Ich kann keine klare Haltung des DFB erkennen und ich würde mich wundern, wenn sich Herr Grindel als DFB-Präsident halten kann. Auf jeden Fall hat der Verband die Emotionalität dieses Themas massiv unterschätzt. Wir leben in hochpolitischen Zeiten, die Frage von Identität, Nationalstaat und Grenzen steht auf der Agenda weit oben. Die Boulevardmedien und zum Teil auch die Parteien irrlichtern bei diesen Fragen ziemlich herum. Deshalb hätte der Verband sehr schnell für eine wie auch immer begründete Klarstellung sorgen müssen – zumindest dahingehend, dass Özil keinen Wahlkampf für Erdogan machen wollte. Und man hätte streuen können, dass Özil schon im Jahr 2007 seine türkische Staatsbürgerschaft zurückgegeben hat – bis dahin hatte er beide Pässe.

War es aus Ihrer Sicht richtig, dass der Autokonzern Daimler die Zusammenarbeit mit Özil im Zuge der Affäre um die Fotos mit Erdogan auf Eis legte? Aus einer Mitteilung geht starke Kritik vonseiten des Fußballers hervor.

Mit der Kampagne „Best never rest“ und dem in goldener Farbe hervorgehobenen V in „never“, das als Zitat der römischen Zahl “V” für den angestrebten fünften Weltmeistertitel stand, hat Mercedes-Benz sich weit aus dem Fenster gelehnt und damit nicht gerade glücklich agiert. Dass man darüber hinaus keine zusätzlichen Reputationsrisiken eingehen wollte, halte ich für richtig. Mesut Özil hat gezeigt, dass er schwer bis gar nicht zu steuern ist. Deshalb halte ich es für angemessen, die Zusammenarbeit möglichst geräuschlos zu stoppen. Nachdem Mesut Özil nun das Verhalten der Sponsoren so offensiv thematisiert hat, sitzt Daimler zwischen allen Stühlen, darum beneidet den Konzern niemand.

Wie ist zu bewerten, dass Adidas nach wie vor zu Özil hält?
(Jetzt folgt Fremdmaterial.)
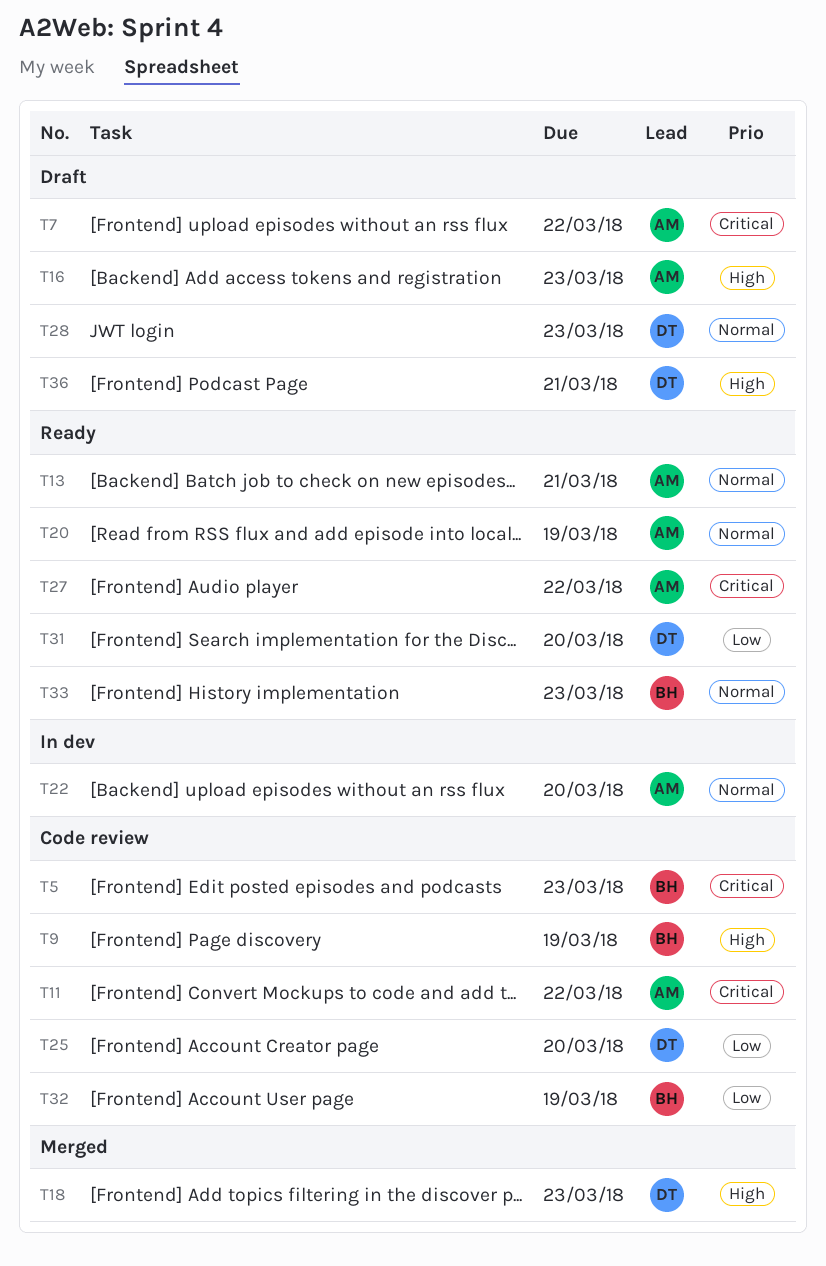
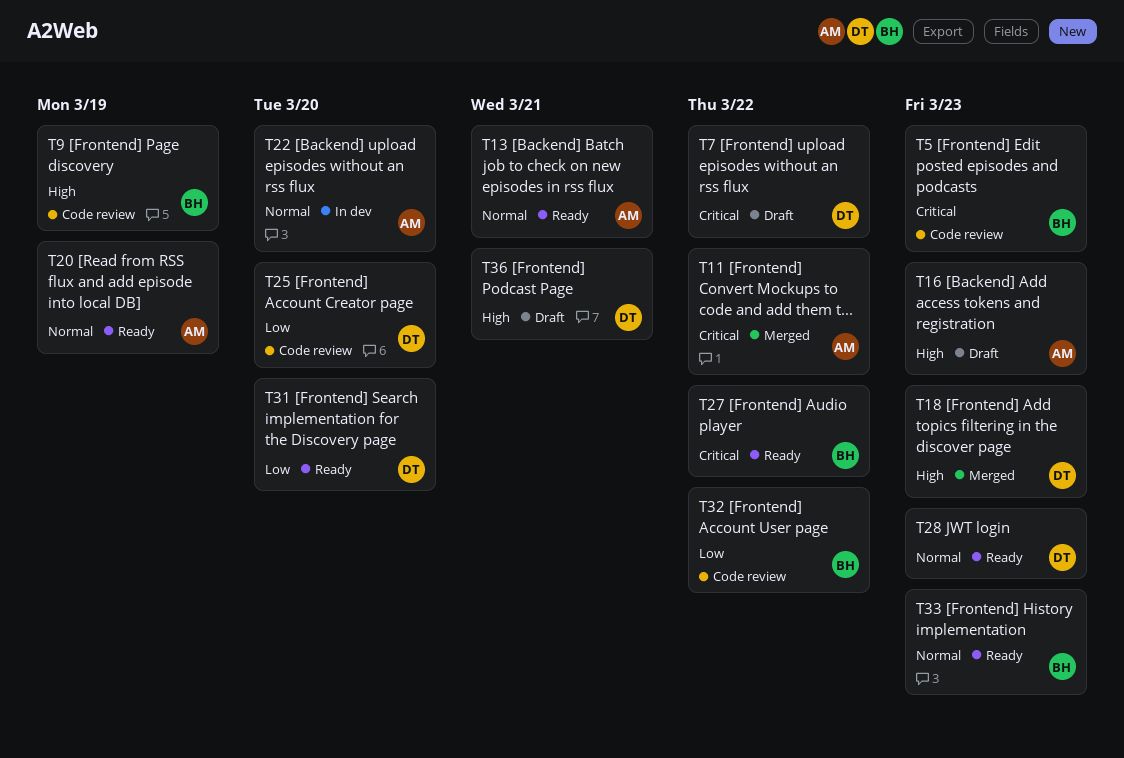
T7, owner: AM -> DT
T11, status: Code review -> Merged
T27, owner: AM -> BH
T28, status: Draft -> Ready
T32, due: Mar 19 -> Mar 22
Mercedes-Benz ist Sponsor der deutschen Nationalmannschaft, Adidas hat auch einen Vertrag mit Mesut Özil als Spieler – das ändert die Perspektive und vor allem die Zielgruppe. Aus der Perspektive von Adidas ist es wahrscheinlich richtig, am Premier-League-Spieler Özil festzuhalten – er wird in England und wahrscheinlich auch global noch viel positive Aufmerksamkeit für die Marke gewinnen.

Was wäre jetzt der richtige Weg – für Mesut Özil, aber auch für den DFB sowie die Sponsoren?

Ich kann mir nicht vorstellen, dass Mesut Özil in der nächsten Zeit viele Angebote von neuen Sponsoren erhalten wird – dafür hat er sich als zu wenig steuerbar und zu emotional erwiesen. Der DFB hat eine veritable Krise. Fußballdeutschland hätte gerne einen Schuldigen für das WM-Desaster. Daher kommen auf DFB-Präsident Grindel schwere Zeiten zu. Und die Sponsoren werden auch weiter solche Risiken eingehen müssen – Mesut Özil ist ja kein Einzelfall. Ich erinnere nur an den koksenden Christoph Daum, der damals Testimonial eines Energieversorgers war. Oder an Boris Becker in der Besenkammer.